- ABOUT THIS EXERCISE -
Count each line below that has the word "rounded" in it, and give only the total.

START RECORDS TO USE

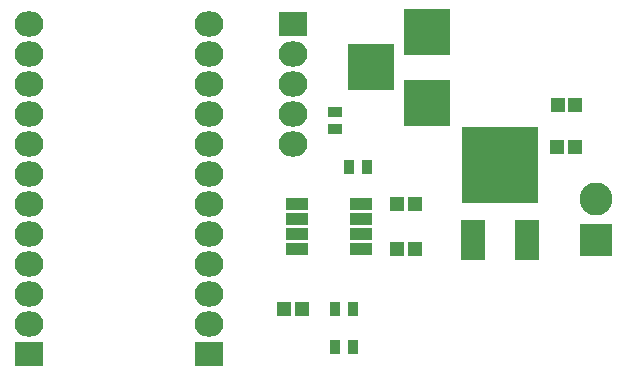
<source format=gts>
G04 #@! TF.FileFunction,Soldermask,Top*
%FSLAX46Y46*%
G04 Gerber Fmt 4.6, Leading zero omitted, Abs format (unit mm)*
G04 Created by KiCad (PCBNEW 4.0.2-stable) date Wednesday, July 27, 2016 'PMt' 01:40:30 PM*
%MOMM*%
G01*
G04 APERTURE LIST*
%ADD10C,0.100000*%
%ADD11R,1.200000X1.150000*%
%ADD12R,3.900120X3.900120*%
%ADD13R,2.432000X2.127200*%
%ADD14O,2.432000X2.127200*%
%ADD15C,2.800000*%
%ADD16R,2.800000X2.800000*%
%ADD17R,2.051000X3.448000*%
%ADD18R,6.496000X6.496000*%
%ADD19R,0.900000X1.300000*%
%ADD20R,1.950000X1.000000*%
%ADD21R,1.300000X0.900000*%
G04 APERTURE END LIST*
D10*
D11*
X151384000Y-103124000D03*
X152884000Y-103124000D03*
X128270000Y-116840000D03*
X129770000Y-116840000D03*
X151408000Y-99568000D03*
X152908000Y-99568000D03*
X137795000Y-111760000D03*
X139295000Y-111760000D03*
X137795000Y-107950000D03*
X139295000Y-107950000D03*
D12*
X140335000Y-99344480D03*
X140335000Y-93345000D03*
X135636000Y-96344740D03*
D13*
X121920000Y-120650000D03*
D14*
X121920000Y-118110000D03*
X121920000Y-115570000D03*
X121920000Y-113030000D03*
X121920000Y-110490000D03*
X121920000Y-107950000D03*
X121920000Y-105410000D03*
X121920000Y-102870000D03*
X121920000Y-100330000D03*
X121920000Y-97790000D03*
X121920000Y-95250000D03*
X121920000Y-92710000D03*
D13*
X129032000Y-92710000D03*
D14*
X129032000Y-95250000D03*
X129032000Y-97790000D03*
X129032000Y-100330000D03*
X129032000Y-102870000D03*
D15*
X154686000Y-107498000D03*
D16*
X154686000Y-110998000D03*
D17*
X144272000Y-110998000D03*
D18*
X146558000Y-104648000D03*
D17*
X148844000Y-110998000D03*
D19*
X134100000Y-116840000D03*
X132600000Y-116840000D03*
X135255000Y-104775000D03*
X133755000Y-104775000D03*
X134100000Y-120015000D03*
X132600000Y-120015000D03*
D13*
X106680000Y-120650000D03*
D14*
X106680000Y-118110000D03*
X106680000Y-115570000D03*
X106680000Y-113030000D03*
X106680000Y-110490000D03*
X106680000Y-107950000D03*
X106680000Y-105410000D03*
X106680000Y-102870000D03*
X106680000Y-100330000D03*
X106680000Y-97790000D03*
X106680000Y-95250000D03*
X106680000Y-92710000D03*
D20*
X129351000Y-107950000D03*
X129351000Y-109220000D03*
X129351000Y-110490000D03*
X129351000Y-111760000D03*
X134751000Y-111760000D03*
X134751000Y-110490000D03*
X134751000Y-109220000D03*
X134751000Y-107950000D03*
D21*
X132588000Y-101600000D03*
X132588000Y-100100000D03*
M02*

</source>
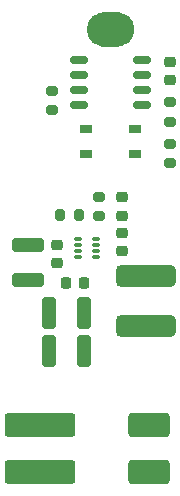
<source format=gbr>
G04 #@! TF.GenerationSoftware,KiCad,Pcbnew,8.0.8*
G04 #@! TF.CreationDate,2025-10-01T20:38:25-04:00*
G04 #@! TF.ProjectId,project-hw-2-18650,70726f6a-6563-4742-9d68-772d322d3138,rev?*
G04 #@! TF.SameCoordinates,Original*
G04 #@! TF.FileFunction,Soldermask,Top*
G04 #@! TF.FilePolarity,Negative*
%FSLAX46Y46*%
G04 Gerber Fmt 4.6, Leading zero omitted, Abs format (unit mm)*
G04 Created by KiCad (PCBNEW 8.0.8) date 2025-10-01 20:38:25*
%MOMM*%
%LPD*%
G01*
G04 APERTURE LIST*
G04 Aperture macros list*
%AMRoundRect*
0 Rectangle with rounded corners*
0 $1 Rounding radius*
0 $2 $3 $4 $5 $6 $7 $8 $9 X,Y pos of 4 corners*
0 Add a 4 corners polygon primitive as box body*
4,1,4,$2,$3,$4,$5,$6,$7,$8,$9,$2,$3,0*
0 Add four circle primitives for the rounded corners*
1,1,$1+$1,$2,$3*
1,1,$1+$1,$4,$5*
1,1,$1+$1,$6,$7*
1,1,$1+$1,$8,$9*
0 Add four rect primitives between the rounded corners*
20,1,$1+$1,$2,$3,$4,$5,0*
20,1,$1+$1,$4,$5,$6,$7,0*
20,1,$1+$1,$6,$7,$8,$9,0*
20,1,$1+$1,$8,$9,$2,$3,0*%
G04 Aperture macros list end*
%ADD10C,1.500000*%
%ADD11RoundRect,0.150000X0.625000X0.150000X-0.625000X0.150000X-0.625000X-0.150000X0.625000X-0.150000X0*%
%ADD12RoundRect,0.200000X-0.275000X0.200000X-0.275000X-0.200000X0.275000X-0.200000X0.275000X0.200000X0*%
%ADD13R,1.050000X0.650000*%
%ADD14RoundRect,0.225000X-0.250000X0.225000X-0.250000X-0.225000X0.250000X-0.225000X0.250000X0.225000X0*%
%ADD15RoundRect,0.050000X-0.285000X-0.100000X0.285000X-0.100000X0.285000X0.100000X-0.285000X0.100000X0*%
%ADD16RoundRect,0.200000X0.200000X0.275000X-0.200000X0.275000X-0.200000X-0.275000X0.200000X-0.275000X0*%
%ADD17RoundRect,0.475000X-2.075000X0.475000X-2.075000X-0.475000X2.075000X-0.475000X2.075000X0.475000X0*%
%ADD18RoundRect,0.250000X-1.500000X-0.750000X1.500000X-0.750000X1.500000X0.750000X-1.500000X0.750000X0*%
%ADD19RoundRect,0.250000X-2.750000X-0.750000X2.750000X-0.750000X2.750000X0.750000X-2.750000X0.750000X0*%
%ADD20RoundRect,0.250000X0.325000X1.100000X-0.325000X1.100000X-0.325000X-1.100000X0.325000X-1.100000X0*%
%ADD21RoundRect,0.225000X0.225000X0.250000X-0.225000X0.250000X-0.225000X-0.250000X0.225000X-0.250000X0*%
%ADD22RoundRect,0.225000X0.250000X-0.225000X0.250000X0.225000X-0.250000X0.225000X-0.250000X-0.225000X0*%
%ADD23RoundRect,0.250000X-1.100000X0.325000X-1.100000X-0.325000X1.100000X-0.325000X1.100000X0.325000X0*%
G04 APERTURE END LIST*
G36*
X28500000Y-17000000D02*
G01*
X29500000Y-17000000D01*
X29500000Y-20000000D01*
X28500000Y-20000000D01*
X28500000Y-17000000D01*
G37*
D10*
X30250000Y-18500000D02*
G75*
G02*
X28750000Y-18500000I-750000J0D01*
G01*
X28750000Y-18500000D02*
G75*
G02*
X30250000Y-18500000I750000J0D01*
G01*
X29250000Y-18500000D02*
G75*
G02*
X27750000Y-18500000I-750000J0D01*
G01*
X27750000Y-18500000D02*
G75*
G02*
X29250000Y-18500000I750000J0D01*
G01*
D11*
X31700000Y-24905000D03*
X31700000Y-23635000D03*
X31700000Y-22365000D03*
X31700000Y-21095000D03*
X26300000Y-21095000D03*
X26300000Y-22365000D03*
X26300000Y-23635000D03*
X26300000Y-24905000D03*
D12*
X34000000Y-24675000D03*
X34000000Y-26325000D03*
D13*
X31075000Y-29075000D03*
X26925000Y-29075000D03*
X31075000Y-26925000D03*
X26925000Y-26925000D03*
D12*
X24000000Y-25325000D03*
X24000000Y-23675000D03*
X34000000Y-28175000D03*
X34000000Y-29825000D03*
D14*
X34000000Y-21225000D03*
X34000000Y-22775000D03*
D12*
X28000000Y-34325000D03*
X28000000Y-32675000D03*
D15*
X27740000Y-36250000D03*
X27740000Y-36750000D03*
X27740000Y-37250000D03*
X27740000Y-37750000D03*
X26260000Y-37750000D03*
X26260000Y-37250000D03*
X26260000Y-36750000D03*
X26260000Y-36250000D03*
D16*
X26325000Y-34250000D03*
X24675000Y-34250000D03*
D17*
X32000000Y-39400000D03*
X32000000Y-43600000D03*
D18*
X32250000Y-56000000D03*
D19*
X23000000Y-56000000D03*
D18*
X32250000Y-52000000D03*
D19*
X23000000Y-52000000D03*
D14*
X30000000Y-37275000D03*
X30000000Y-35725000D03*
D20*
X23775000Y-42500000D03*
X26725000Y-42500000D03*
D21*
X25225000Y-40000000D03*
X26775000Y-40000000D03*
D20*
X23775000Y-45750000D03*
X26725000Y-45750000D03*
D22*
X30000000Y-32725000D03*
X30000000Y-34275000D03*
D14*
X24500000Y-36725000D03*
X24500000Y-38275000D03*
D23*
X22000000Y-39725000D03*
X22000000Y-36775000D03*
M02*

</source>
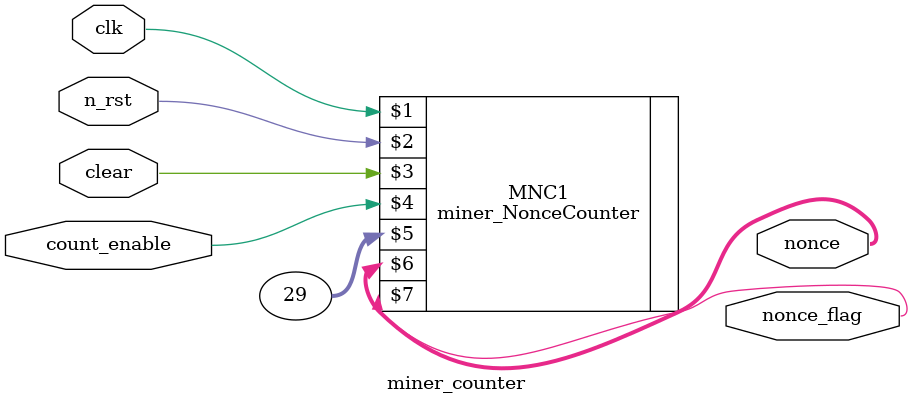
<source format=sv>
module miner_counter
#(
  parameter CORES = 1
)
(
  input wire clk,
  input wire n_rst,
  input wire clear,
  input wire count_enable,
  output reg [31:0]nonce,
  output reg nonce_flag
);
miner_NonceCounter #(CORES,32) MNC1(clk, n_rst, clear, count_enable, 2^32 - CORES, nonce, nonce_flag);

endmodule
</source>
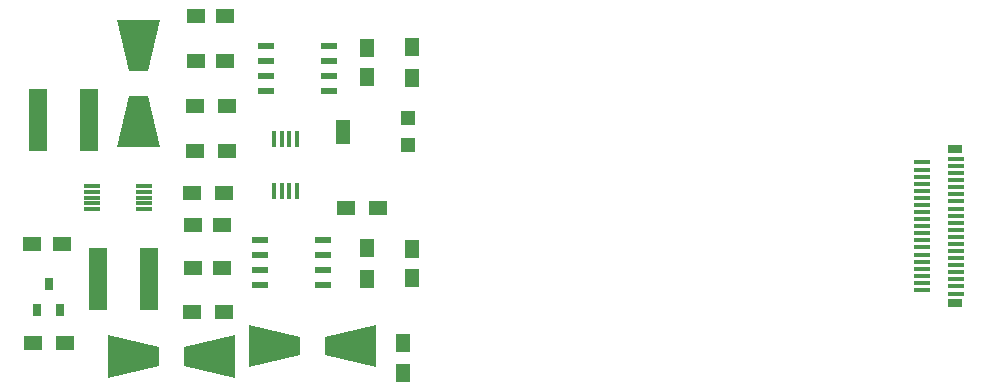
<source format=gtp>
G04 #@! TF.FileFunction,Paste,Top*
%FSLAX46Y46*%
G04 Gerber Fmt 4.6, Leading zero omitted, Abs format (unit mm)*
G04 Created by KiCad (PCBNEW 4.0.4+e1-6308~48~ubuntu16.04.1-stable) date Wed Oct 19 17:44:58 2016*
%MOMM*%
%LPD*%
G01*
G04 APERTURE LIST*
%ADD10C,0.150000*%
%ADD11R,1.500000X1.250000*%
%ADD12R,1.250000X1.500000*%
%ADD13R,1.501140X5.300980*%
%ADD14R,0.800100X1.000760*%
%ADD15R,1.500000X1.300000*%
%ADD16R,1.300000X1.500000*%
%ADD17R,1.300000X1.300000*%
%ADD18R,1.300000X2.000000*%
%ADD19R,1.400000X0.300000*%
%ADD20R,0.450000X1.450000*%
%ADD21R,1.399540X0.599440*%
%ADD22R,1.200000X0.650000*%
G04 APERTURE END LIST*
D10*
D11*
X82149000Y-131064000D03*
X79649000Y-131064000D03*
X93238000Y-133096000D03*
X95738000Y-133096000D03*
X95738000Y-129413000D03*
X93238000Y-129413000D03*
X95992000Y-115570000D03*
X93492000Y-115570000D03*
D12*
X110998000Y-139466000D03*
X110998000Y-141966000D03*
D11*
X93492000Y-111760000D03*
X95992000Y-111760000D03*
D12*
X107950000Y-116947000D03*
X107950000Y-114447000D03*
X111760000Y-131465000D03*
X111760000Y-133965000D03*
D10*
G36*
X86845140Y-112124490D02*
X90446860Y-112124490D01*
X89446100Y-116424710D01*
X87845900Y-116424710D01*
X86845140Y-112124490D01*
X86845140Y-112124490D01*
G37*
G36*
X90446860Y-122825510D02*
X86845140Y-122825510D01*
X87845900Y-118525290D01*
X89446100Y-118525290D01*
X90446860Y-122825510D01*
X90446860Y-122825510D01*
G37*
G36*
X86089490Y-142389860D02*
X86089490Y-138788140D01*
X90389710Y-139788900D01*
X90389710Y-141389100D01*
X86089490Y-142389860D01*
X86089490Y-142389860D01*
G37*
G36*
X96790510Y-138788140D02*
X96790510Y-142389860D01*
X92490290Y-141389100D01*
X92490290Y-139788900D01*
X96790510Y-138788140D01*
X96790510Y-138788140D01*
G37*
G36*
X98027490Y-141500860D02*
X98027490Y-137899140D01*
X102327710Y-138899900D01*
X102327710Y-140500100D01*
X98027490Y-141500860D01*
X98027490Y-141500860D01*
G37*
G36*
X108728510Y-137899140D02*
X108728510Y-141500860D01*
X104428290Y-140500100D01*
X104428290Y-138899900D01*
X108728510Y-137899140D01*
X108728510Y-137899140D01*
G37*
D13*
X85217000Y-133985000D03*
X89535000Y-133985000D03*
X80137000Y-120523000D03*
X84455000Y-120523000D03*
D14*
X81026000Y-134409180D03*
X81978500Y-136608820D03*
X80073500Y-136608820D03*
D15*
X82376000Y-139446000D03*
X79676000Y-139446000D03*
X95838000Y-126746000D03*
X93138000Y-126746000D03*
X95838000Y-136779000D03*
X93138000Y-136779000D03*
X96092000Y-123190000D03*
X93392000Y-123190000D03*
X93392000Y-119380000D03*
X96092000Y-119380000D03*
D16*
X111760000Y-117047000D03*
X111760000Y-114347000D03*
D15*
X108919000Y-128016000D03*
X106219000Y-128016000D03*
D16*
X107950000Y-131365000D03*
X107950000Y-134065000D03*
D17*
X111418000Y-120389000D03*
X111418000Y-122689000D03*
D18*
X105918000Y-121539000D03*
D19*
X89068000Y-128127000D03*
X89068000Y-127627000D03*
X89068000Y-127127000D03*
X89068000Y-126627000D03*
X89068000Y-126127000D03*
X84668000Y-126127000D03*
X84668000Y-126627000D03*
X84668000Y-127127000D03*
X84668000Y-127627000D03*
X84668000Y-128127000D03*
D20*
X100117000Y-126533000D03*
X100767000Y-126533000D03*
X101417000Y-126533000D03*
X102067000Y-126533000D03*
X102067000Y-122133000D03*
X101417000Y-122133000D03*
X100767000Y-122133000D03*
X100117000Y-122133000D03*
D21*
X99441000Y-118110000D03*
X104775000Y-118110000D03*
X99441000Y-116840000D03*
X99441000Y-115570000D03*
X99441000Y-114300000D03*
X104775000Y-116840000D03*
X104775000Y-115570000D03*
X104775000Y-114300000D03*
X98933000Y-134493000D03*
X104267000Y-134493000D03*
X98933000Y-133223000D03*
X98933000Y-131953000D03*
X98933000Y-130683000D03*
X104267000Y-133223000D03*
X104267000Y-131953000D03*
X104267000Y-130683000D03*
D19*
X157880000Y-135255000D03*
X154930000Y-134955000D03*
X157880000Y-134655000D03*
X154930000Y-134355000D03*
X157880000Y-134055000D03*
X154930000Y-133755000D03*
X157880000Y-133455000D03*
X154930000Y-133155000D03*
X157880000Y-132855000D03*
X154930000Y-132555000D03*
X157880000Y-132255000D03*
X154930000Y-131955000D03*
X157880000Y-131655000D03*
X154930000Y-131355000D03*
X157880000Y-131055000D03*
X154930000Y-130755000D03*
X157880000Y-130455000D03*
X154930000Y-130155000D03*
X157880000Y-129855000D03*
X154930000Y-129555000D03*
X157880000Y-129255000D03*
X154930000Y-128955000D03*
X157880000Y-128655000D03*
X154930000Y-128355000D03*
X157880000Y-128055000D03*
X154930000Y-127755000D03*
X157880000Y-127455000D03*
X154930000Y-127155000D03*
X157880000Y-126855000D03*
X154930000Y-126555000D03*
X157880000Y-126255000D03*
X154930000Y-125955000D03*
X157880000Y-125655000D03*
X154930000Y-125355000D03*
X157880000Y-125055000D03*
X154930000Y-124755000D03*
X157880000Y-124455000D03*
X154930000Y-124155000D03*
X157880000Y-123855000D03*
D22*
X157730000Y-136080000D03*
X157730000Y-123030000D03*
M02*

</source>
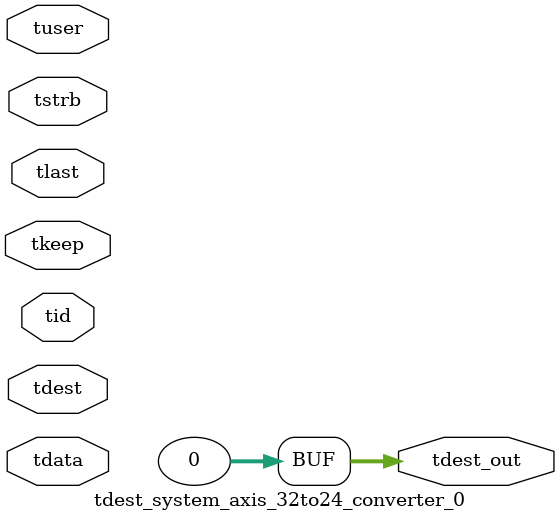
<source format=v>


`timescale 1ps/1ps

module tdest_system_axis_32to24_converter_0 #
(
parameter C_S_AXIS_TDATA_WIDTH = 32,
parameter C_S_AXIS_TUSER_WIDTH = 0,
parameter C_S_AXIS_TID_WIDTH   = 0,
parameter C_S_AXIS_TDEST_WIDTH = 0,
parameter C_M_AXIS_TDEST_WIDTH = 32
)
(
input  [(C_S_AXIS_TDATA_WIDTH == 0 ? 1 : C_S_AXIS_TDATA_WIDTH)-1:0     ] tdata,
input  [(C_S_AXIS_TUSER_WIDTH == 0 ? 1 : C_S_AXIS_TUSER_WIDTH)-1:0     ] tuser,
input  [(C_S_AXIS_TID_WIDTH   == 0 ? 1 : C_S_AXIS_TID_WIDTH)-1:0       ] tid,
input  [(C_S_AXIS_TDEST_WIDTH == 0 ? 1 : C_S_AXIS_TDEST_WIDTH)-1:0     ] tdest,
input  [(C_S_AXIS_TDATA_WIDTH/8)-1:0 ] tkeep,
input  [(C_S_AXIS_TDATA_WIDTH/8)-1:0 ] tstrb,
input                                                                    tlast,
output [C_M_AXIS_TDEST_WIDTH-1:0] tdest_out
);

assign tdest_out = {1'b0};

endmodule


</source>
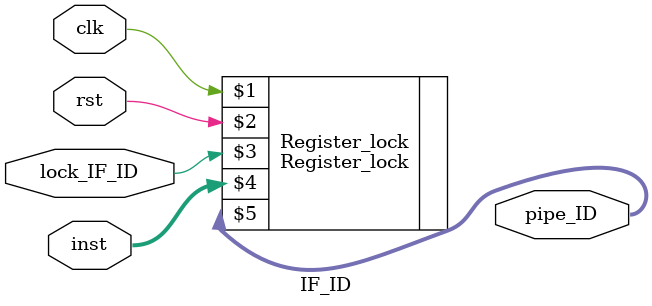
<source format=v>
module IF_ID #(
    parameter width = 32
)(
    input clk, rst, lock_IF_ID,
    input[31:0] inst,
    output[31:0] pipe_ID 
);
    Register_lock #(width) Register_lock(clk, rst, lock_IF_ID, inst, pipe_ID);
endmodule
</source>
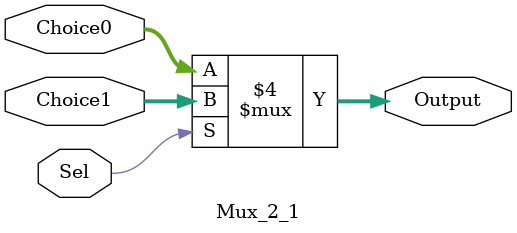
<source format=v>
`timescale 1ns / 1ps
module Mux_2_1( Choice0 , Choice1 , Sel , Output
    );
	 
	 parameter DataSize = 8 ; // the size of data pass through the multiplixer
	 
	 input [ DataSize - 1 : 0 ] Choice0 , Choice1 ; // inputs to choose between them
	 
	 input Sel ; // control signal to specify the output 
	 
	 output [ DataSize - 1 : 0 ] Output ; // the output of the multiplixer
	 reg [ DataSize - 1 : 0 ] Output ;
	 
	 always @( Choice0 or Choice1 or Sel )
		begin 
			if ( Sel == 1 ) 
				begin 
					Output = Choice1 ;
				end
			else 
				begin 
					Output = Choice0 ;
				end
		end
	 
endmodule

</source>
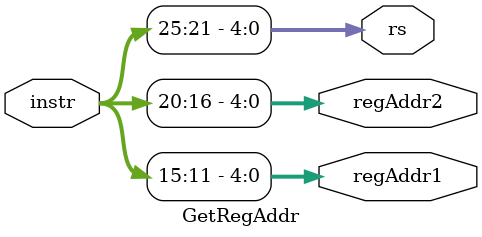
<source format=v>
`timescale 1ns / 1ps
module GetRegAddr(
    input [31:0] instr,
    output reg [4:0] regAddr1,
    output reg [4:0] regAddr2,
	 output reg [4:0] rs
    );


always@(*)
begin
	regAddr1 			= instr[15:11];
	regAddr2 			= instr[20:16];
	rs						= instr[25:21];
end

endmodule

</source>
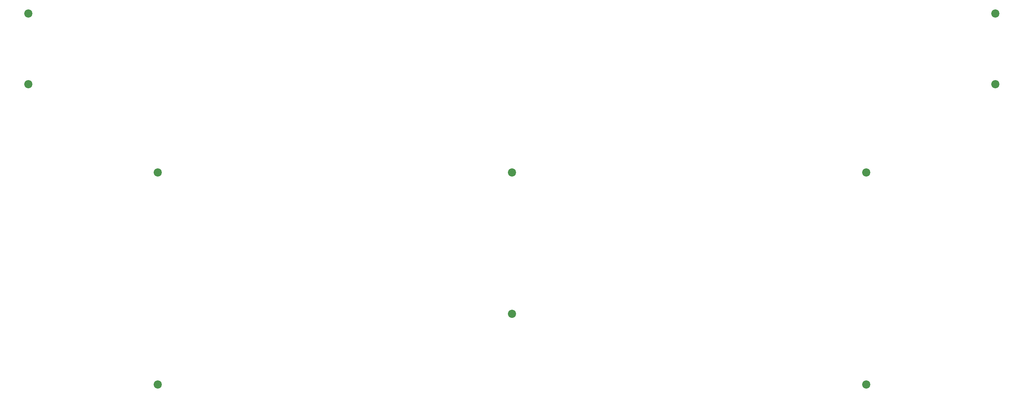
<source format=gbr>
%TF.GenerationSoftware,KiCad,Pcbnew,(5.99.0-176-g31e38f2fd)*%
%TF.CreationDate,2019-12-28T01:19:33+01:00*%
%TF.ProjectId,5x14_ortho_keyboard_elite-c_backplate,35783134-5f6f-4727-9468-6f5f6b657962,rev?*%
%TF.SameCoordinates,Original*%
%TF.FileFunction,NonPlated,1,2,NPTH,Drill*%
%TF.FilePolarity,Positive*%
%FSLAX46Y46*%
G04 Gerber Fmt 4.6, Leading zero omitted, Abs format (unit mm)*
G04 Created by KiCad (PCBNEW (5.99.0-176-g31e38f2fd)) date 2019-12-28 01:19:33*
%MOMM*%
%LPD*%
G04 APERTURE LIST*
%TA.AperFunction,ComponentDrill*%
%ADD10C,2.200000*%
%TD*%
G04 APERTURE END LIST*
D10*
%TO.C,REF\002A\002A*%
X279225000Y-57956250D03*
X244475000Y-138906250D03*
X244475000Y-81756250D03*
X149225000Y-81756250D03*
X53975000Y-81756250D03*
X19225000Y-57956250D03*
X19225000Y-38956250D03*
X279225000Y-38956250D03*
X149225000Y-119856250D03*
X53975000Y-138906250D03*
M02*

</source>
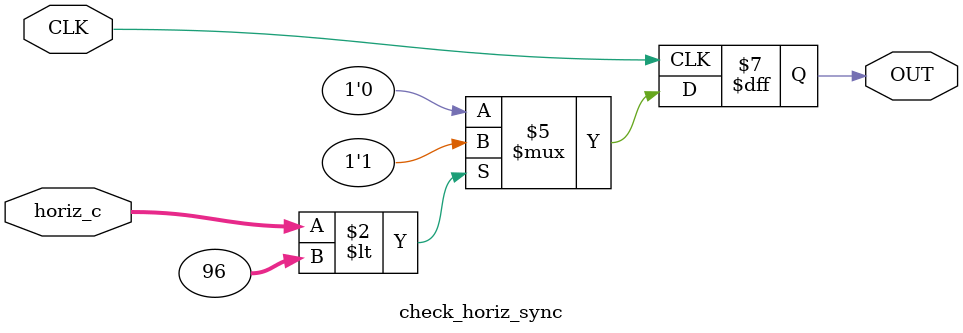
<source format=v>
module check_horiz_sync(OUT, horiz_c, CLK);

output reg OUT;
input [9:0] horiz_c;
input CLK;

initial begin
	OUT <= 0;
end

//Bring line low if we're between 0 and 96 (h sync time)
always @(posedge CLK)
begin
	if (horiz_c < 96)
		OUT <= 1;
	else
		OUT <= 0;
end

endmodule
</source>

END RECORDS TO USE

- TASK ANSWER -
3